- DATA FOR THIS EXERCISE -

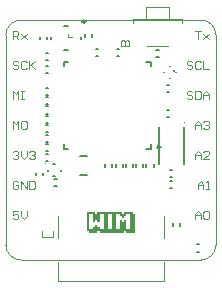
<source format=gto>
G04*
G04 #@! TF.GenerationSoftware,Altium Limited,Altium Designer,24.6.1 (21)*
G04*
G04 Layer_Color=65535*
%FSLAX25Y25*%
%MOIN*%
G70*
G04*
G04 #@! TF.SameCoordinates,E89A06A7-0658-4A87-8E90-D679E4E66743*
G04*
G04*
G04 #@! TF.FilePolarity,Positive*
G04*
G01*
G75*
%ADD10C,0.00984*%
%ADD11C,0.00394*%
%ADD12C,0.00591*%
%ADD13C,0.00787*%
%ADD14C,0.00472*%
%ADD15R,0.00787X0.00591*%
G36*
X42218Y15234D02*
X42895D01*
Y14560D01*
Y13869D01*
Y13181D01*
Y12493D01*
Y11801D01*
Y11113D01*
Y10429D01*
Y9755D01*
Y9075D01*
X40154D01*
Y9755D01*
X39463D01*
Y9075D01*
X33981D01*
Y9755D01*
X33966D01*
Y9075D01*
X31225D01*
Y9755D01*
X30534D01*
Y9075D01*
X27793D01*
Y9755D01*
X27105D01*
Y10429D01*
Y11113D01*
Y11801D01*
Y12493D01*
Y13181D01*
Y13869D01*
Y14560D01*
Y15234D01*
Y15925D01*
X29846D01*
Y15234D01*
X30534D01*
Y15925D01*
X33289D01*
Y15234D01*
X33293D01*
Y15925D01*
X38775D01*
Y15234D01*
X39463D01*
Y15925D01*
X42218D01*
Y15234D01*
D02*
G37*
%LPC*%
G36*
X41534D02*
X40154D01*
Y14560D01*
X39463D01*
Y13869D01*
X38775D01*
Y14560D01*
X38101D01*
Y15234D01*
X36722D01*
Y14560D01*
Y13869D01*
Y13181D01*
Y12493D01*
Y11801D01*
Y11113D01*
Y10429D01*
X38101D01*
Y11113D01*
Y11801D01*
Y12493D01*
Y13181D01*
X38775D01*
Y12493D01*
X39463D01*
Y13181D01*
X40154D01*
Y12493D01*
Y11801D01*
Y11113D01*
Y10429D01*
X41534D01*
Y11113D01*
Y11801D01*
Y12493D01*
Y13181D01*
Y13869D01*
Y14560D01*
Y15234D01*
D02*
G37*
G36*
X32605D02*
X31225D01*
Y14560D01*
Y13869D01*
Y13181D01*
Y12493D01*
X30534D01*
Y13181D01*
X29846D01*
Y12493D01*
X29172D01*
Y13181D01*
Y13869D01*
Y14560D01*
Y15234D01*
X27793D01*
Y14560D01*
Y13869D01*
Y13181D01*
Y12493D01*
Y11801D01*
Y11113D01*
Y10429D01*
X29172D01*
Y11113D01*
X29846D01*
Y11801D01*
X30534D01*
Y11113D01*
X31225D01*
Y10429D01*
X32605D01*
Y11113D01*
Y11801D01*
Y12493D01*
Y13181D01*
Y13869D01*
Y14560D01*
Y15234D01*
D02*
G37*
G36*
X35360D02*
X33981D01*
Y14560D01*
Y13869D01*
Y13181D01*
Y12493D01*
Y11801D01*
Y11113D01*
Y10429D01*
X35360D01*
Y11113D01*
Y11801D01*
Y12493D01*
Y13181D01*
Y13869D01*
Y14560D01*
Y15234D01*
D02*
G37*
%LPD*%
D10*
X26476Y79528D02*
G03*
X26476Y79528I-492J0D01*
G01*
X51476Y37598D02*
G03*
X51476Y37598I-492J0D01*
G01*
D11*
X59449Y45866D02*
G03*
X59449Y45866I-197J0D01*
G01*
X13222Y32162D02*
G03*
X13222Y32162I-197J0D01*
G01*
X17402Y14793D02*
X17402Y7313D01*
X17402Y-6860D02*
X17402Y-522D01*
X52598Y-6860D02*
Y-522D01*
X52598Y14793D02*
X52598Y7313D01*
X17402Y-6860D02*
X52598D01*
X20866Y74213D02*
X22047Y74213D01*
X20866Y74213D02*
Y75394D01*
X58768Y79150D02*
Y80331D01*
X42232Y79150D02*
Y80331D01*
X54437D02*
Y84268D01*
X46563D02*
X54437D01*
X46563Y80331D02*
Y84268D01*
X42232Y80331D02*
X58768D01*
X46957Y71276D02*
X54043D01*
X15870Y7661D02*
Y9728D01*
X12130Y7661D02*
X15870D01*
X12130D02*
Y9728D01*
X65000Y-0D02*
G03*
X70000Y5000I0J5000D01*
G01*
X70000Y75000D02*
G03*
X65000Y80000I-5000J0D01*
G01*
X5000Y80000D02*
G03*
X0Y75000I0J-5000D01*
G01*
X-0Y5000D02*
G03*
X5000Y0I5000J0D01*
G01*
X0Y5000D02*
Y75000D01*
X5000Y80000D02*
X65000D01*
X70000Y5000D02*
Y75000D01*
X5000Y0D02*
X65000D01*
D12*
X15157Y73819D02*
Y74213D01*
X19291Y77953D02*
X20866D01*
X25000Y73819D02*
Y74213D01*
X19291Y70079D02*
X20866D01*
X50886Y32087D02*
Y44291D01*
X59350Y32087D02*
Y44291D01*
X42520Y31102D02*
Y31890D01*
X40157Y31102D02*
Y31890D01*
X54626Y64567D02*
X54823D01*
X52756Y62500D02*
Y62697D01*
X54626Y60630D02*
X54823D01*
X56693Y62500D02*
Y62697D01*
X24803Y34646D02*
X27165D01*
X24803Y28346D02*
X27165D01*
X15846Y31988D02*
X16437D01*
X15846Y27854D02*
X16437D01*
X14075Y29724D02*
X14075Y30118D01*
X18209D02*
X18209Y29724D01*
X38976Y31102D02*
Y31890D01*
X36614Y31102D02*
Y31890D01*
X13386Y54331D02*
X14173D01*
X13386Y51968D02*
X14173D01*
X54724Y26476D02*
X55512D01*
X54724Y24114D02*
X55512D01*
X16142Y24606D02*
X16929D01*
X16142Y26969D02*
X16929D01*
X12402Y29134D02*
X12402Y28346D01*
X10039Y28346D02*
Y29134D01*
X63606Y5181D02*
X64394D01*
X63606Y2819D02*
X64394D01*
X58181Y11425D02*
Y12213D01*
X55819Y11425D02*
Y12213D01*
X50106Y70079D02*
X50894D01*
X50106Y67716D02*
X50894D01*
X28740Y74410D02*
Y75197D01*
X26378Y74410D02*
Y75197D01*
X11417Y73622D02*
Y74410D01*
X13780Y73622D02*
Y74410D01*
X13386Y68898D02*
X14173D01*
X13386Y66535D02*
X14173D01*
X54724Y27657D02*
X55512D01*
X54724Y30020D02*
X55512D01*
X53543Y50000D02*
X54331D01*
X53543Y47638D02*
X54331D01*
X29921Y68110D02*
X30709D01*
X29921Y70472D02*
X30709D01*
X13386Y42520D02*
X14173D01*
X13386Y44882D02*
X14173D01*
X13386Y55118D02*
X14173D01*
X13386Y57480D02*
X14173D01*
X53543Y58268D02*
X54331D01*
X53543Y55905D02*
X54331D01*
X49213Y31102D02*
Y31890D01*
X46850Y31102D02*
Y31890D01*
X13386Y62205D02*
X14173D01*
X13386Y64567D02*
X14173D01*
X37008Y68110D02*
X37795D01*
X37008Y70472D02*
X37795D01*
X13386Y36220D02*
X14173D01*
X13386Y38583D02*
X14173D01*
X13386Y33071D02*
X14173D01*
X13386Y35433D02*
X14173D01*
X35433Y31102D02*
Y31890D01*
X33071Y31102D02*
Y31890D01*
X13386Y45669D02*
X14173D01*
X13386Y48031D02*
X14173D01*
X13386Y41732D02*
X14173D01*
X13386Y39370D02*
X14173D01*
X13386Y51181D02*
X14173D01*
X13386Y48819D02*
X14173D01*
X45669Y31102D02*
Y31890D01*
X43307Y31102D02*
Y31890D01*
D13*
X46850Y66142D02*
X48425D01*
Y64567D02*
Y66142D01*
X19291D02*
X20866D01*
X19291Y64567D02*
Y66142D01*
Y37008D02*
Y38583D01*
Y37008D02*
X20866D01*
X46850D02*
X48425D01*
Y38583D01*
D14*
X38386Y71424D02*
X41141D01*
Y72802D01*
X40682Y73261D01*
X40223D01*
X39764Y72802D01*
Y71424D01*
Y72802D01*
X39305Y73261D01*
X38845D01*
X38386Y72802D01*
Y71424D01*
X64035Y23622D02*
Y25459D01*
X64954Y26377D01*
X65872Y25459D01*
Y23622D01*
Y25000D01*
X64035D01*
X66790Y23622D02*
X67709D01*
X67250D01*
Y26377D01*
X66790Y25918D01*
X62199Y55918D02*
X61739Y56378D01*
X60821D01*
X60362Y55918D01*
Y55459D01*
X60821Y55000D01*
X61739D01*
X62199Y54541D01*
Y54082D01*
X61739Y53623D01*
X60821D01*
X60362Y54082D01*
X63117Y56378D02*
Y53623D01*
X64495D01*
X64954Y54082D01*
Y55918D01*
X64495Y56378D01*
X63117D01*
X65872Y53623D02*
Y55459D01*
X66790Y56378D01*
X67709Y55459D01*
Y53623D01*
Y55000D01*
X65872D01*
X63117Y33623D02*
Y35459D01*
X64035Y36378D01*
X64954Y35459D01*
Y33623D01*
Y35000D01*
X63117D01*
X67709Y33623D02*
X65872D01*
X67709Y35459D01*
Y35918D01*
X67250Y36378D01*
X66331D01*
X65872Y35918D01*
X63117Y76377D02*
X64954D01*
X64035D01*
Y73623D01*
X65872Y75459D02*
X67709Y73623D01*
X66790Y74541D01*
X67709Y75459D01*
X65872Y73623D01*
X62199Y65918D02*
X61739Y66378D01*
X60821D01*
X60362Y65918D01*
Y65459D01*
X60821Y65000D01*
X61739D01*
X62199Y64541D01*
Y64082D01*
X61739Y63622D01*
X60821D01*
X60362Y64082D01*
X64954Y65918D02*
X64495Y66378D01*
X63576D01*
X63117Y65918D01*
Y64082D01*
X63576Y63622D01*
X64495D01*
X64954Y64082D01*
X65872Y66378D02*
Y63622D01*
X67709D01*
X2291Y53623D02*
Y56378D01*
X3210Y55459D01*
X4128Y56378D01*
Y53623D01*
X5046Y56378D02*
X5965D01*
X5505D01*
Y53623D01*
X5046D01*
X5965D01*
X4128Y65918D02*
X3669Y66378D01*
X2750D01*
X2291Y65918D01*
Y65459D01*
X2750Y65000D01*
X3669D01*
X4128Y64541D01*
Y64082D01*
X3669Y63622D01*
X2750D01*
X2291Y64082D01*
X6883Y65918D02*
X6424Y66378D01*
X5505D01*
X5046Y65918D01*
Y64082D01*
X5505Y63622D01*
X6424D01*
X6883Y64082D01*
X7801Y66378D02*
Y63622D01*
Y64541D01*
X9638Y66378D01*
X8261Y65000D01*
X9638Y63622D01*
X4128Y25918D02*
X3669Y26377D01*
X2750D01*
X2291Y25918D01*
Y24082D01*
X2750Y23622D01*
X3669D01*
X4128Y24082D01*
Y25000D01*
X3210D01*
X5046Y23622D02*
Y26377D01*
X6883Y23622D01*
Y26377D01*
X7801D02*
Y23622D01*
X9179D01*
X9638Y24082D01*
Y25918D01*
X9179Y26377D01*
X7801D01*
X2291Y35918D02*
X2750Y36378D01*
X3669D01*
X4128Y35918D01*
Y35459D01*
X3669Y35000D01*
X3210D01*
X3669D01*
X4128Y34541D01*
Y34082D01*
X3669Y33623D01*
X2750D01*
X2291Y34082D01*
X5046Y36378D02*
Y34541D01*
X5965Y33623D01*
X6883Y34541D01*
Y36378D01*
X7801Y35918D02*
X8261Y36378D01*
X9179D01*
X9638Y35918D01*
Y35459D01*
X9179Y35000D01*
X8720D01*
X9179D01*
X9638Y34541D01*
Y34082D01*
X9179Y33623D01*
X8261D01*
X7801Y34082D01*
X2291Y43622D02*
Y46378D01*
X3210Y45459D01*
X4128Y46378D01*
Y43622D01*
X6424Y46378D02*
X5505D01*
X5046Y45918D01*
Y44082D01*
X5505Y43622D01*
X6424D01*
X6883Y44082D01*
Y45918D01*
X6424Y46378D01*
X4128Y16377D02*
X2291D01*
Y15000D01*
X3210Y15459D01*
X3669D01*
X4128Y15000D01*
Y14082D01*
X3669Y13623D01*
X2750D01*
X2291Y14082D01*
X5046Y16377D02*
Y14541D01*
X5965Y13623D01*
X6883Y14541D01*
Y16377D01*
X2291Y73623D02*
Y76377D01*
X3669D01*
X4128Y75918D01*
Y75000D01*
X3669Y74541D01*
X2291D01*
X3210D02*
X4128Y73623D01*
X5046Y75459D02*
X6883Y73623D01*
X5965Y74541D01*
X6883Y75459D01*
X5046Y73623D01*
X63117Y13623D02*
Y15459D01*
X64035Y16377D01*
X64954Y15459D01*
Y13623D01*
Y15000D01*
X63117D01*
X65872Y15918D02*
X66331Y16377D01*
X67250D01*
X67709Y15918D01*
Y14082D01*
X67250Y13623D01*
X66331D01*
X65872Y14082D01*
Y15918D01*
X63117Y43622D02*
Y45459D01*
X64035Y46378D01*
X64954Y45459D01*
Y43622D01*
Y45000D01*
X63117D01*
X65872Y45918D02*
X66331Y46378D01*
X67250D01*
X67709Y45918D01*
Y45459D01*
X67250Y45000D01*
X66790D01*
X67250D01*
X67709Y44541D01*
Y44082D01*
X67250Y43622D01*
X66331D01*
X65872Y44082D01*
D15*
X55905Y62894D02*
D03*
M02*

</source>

- DIRECTIONS FOR THIS TASK -
Give back exactly the lines from the line holding "X9638Y63622D01*" through the last line of the listing, including both.

- WRITTEN RESPONSE -
X9638Y63622D01*
X4128Y25918D02*
X3669Y26377D01*
X2750D01*
X2291Y25918D01*
Y24082D01*
X2750Y23622D01*
X3669D01*
X4128Y24082D01*
Y25000D01*
X3210D01*
X5046Y23622D02*
Y26377D01*
X6883Y23622D01*
Y26377D01*
X7801D02*
Y23622D01*
X9179D01*
X9638Y24082D01*
Y25918D01*
X9179Y26377D01*
X7801D01*
X2291Y35918D02*
X2750Y36378D01*
X3669D01*
X4128Y35918D01*
Y35459D01*
X3669Y35000D01*
X3210D01*
X3669D01*
X4128Y34541D01*
Y34082D01*
X3669Y33623D01*
X2750D01*
X2291Y34082D01*
X5046Y36378D02*
Y34541D01*
X5965Y33623D01*
X6883Y34541D01*
Y36378D01*
X7801Y35918D02*
X8261Y36378D01*
X9179D01*
X9638Y35918D01*
Y35459D01*
X9179Y35000D01*
X8720D01*
X9179D01*
X9638Y34541D01*
Y34082D01*
X9179Y33623D01*
X8261D01*
X7801Y34082D01*
X2291Y43622D02*
Y46378D01*
X3210Y45459D01*
X4128Y46378D01*
Y43622D01*
X6424Y46378D02*
X5505D01*
X5046Y45918D01*
Y44082D01*
X5505Y43622D01*
X6424D01*
X6883Y44082D01*
Y45918D01*
X6424Y46378D01*
X4128Y16377D02*
X2291D01*
Y15000D01*
X3210Y15459D01*
X3669D01*
X4128Y15000D01*
Y14082D01*
X3669Y13623D01*
X2750D01*
X2291Y14082D01*
X5046Y16377D02*
Y14541D01*
X5965Y13623D01*
X6883Y14541D01*
Y16377D01*
X2291Y73623D02*
Y76377D01*
X3669D01*
X4128Y75918D01*
Y75000D01*
X3669Y74541D01*
X2291D01*
X3210D02*
X4128Y73623D01*
X5046Y75459D02*
X6883Y73623D01*
X5965Y74541D01*
X6883Y75459D01*
X5046Y73623D01*
X63117Y13623D02*
Y15459D01*
X64035Y16377D01*
X64954Y15459D01*
Y13623D01*
Y15000D01*
X63117D01*
X65872Y15918D02*
X66331Y16377D01*
X67250D01*
X67709Y15918D01*
Y14082D01*
X67250Y13623D01*
X66331D01*
X65872Y14082D01*
Y15918D01*
X63117Y43622D02*
Y45459D01*
X64035Y46378D01*
X64954Y45459D01*
Y43622D01*
Y45000D01*
X63117D01*
X65872Y45918D02*
X66331Y46378D01*
X67250D01*
X67709Y45918D01*
Y45459D01*
X67250Y45000D01*
X66790D01*
X67250D01*
X67709Y44541D01*
Y44082D01*
X67250Y43622D01*
X66331D01*
X65872Y44082D01*
D15*
X55905Y62894D02*
D03*
M02*

</source>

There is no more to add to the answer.